Made in lurid Technicolor and wholly unsuitable widescreen, director Nicholas Ray’s 1955 Hot Blood is totally camp, kitsch, trashy and, quite honestly, just plain bad. But it is nevertheless quite a lot of fun to watch if you are in the mood. It is quite a good bad movie. Jane Russell, Cornel Wilde, Luther Adler, and Joseph Calleia star.
In this daft, brightly coloured saga, scripted by Jesse Lasky Jr from a story by Jean Evans, marriage is planned for Los Angeles gypsy Stephano Torino (Cornel Wilde) and tempestuous young gypsy woman from Chicago Annie Caldesh (Jane Russell).

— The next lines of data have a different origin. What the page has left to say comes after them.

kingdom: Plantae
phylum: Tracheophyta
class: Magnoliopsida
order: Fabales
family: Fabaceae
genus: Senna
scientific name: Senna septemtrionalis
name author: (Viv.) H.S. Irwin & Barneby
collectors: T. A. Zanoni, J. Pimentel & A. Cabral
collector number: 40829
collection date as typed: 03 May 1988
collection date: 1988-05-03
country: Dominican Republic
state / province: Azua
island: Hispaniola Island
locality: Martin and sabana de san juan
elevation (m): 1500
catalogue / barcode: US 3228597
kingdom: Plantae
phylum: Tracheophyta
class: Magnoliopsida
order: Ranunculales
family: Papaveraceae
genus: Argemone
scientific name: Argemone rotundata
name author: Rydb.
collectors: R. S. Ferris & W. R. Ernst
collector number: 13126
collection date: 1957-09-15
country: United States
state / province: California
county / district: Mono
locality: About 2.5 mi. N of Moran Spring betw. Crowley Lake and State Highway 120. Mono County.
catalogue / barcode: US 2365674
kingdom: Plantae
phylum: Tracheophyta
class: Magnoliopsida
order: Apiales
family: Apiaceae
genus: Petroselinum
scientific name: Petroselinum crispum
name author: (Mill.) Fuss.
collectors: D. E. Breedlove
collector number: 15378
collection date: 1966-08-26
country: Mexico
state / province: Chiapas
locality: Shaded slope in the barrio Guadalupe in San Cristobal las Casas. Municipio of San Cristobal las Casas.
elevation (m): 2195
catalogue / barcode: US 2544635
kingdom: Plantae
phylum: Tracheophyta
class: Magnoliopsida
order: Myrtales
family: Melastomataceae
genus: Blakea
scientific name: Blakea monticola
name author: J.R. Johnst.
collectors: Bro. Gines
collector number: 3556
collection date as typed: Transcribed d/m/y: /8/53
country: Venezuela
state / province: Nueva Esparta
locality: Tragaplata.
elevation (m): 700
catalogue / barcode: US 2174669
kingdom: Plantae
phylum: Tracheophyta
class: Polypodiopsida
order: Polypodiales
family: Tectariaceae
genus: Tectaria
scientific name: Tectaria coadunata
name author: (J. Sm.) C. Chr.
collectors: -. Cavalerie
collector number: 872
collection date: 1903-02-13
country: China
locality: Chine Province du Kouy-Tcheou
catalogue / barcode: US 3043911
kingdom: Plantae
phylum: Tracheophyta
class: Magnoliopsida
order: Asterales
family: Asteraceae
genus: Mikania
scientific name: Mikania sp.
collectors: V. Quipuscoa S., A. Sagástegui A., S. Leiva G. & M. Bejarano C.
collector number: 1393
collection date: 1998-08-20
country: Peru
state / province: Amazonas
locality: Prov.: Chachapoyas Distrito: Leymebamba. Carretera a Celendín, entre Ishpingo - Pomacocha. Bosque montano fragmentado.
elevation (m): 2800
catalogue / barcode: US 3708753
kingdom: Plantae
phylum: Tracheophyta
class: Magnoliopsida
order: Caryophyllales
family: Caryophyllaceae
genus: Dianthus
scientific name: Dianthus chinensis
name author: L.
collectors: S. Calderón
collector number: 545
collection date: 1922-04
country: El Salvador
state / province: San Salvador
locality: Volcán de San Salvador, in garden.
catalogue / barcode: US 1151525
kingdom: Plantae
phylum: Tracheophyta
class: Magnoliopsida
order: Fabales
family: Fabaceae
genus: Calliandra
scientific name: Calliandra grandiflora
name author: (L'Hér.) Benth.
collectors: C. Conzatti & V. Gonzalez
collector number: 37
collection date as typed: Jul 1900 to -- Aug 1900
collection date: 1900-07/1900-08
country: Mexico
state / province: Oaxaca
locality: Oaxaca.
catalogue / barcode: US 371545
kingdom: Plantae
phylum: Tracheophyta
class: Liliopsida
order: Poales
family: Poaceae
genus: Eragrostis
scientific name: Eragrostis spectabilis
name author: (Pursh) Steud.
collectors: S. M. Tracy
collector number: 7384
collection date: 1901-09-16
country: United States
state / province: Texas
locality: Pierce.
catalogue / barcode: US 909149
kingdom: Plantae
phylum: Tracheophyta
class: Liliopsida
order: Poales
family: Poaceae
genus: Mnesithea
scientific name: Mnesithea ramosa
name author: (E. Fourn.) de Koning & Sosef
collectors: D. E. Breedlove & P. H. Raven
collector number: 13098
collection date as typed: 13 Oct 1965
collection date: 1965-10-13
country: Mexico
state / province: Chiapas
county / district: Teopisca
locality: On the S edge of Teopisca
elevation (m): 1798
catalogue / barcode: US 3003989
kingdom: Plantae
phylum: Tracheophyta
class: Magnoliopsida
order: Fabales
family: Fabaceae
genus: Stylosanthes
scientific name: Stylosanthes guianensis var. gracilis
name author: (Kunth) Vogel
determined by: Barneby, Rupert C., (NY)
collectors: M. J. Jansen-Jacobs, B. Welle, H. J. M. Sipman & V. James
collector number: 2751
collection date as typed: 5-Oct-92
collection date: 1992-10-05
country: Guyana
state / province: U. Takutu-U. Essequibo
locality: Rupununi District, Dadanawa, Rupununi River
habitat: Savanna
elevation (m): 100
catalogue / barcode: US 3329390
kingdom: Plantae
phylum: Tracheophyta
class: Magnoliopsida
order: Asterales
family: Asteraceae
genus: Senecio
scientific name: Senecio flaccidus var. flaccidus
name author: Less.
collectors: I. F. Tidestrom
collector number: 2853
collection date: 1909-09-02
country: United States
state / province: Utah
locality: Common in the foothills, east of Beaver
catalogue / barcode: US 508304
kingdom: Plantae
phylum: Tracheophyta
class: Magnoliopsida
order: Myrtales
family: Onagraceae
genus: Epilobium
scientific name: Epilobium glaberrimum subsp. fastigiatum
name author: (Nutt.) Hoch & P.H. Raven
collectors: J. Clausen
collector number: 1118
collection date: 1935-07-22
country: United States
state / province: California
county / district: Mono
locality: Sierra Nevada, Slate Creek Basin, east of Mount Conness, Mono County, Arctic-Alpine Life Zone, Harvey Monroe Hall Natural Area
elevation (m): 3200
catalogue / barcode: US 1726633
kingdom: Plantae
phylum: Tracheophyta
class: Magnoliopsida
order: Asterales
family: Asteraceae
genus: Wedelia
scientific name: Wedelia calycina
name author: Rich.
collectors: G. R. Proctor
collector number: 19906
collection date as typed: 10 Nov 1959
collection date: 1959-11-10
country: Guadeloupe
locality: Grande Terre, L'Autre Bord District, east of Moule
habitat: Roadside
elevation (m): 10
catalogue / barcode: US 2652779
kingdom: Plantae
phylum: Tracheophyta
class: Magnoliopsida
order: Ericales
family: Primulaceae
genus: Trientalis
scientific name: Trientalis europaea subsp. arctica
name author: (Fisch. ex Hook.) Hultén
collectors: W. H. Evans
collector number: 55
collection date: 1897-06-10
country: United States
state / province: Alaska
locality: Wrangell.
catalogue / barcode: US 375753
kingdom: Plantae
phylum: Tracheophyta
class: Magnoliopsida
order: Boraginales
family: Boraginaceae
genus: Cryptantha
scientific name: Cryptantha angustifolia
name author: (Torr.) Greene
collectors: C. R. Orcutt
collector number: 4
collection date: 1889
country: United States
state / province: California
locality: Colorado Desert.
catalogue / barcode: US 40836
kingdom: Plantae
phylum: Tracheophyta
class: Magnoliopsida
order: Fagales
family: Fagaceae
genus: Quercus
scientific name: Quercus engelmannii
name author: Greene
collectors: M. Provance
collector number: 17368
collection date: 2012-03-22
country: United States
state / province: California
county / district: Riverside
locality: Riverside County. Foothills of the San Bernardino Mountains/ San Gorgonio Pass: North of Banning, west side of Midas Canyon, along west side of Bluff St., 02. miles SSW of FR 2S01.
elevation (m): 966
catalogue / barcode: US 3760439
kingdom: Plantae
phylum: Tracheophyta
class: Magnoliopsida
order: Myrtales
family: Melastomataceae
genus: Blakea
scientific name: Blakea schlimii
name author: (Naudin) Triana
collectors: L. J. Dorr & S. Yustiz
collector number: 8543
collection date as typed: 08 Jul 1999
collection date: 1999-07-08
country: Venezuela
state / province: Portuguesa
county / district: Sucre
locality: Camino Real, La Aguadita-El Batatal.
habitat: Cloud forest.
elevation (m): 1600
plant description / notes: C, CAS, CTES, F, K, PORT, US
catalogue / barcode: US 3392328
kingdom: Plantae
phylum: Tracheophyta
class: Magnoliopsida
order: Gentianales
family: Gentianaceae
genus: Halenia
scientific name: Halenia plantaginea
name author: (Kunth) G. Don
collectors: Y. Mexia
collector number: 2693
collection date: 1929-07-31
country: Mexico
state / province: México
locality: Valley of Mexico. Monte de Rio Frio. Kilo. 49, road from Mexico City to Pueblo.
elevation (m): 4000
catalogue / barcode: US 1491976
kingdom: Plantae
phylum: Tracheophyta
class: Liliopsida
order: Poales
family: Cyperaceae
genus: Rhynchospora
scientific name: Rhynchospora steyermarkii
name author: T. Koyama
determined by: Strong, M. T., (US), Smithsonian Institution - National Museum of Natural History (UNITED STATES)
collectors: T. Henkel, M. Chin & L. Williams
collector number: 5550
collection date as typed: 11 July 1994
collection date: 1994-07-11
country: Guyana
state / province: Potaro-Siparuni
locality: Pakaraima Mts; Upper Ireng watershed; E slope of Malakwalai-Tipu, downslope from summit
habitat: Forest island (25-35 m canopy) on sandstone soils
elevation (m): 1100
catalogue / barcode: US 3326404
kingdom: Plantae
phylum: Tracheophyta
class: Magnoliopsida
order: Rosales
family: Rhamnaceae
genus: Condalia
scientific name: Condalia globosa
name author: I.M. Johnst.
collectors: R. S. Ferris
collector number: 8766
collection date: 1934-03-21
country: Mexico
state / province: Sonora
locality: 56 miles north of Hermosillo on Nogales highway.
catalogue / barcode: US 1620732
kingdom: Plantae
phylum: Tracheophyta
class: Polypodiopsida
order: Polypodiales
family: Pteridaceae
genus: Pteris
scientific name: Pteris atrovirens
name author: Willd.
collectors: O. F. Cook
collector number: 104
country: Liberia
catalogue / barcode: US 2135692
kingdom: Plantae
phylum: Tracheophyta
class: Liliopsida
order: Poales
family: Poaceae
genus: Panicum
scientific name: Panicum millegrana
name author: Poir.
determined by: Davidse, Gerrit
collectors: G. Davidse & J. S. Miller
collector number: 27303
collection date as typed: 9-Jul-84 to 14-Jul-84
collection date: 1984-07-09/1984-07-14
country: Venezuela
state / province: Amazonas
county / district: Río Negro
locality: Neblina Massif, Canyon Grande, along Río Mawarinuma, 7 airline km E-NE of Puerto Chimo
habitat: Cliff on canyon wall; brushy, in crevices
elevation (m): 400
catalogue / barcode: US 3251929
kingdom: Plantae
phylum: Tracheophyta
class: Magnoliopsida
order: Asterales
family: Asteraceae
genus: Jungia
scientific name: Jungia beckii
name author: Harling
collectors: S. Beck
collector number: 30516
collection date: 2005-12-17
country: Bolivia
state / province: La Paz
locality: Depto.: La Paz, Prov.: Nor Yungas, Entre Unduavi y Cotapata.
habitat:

[Spoiler Alert] Despite it being an arranged marriage, and Stephano is tricked into it by his gypsy king brother Marco, while Annie intends to scarper when Marco pays her father $2,000, eventually Jane does go Wilde for Cornel. Annie decides she wants to marry him after all but Steve runs off for several months. Of course, they finally find that opposites attract.
As Hot Blood is made by the great Nicholas Ray, you expect something much, much better, some signs of real quality, but this must count as an off-day. Russell and Wilde give appealing, attractive performances, especially considering the circumstances, which strain their appeal. Among the amusingly extravagant support performances, Luther Adler plays Wilde’s brother, Marco, and Joseph Calleia is Russell’s father, Papa Theodore.
Jane Russell’s real-life brothers Wally Russell and James H Russell play Bimbo and Xano.
Sadly the magnificent Jane Russell was coming to the end of her reign as movie queen, with just The Revolt of Mamie Stover and The Fuzzy Pink Nightgown to follow, though she reappeared in the Sixties in Johnny Reno and Waco.
Also in the cast are Helen Westcott, Mikhail Rasumny, Nina Koshetz, Les Baxter, Peter Brocco, Ross Bagdasarian, Richard Deacon, Nick Dennis, Robert Foulk, Ethan Laidlaw, Joe Lanza, Joe Merritt, Faye Nuell, Manuel Paris, John Raven, and Joan H Reynolds.